The initiatives, launched under the LeadIT Industry Transition Partnership, bring together major Indian companies including Tata Steel, JK Cement, Ambuja Cements, Jindal Steel and Power, and Prism Johnson, alongside Swedish technology firms such as Cemvision, Kanthal and Swerim. Leading Indian academic institutions, including IIT Bombay, IIT-ISM Dhanbad, IIT Bhubaneswar and IIT Hyderabad, are also participating.

The projects will undertake pre-pilot feasibility studies on a range of low-carbon technologies.

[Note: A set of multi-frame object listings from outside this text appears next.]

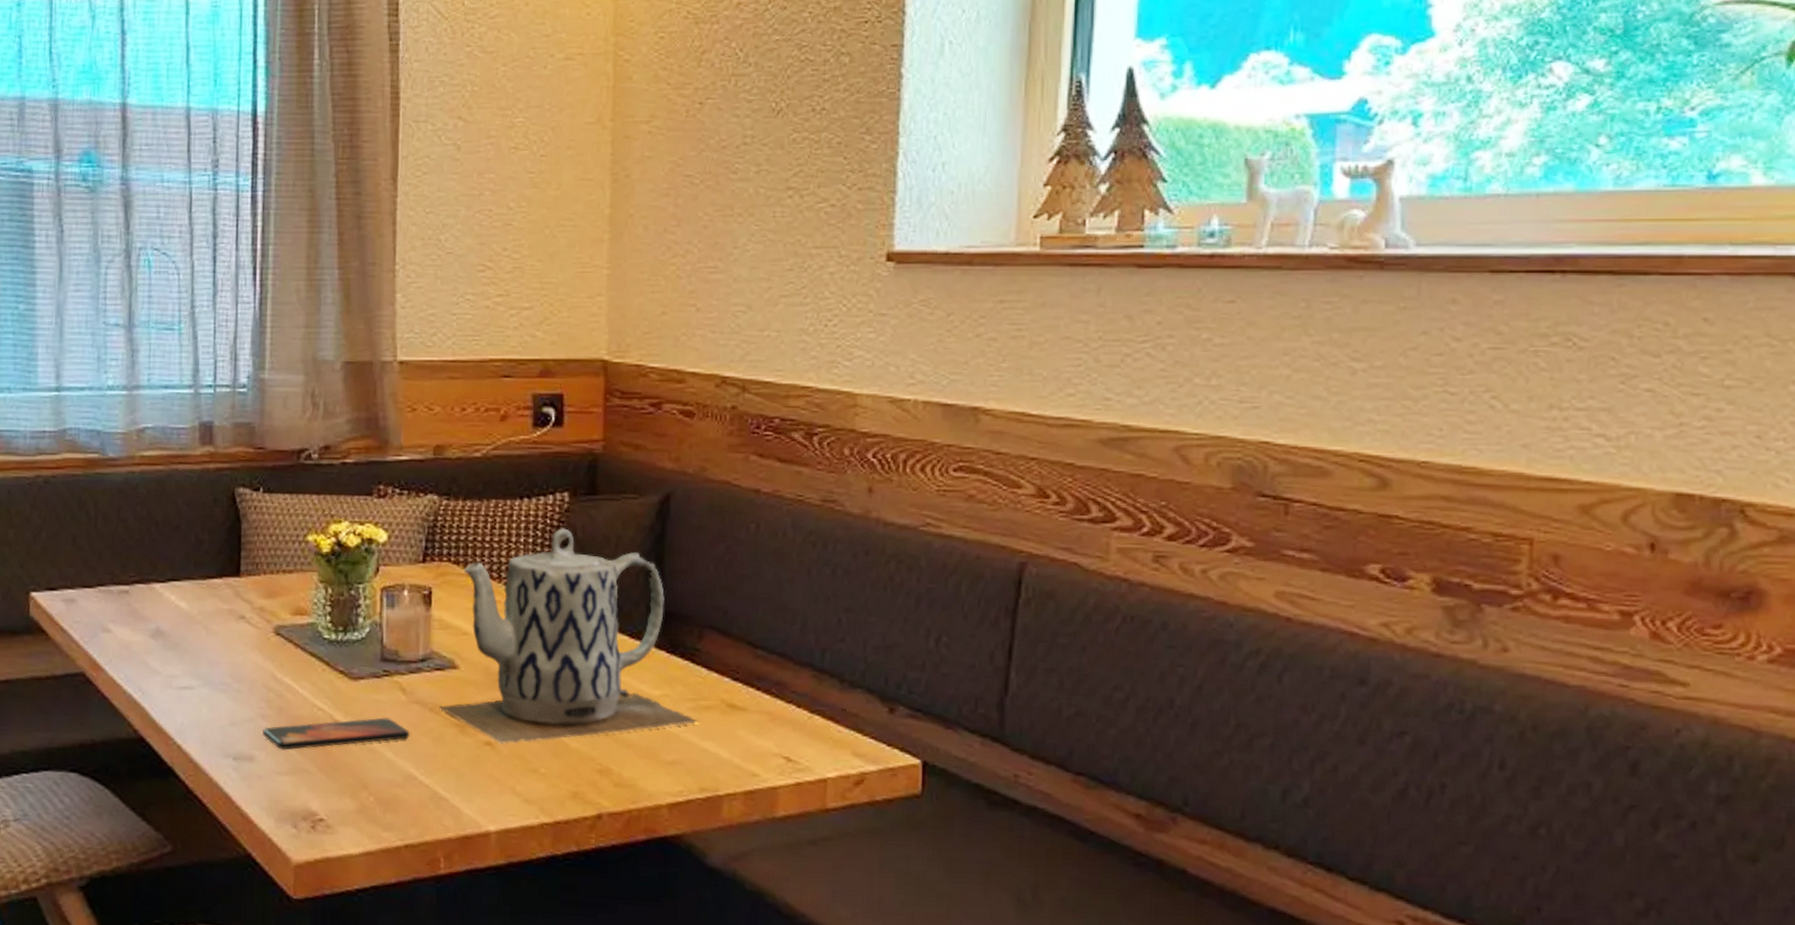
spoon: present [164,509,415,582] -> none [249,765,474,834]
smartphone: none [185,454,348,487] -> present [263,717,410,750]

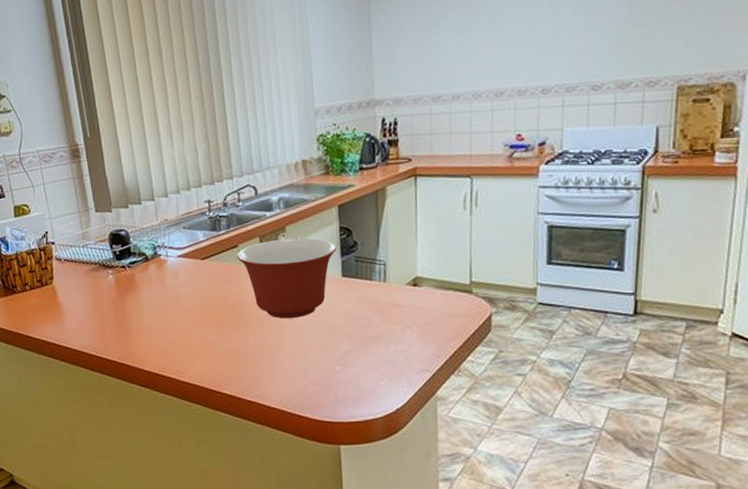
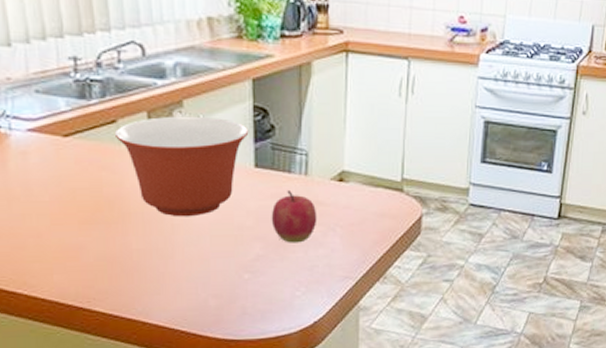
apple: none [356,294,396,340] -> present [271,189,317,243]

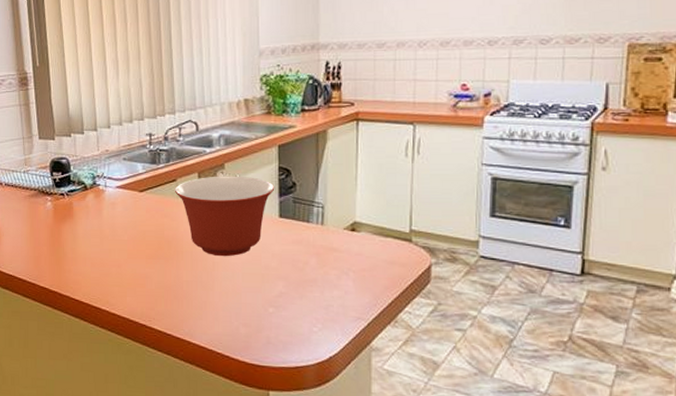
apple: present [271,189,317,243] -> none [292,237,332,284]

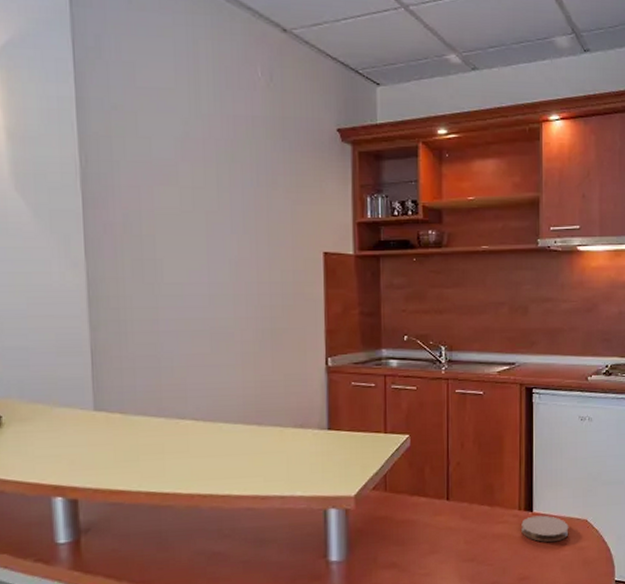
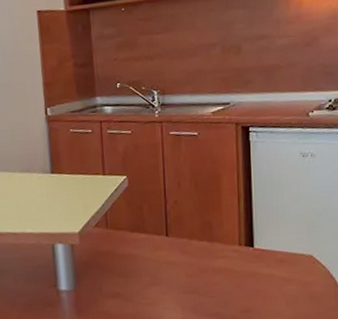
coaster: present [521,515,569,542] -> none [242,250,293,277]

These include the use of hydrogen in steel rotary kilns, recycling steel slag for green cement production, and applying artificial intelligence to optimise concrete mix designs. Other studies will explore converting blast furnace carbon dioxide into carbon monoxide for reuse and assessing electric heating solutions for steelmaking.

India’s steel sector currently accounts for about 10–12 per cent of the country’s carbon emissions, while cement contributes nearly 6 per cent. Globally, heavy industry is responsible for roughly one-quarter of greenhouse gas emissions and consumes around one-third of total energy.

The collaboration aims to develop scalable, low-carbon industrial technologies that can support India’s net-zero emissions target by 2070. As part of the programme, Tata Steel and Cemvision will examine methods to convert steel slag into construction materials, creating a circular value chain for industrial byproducts.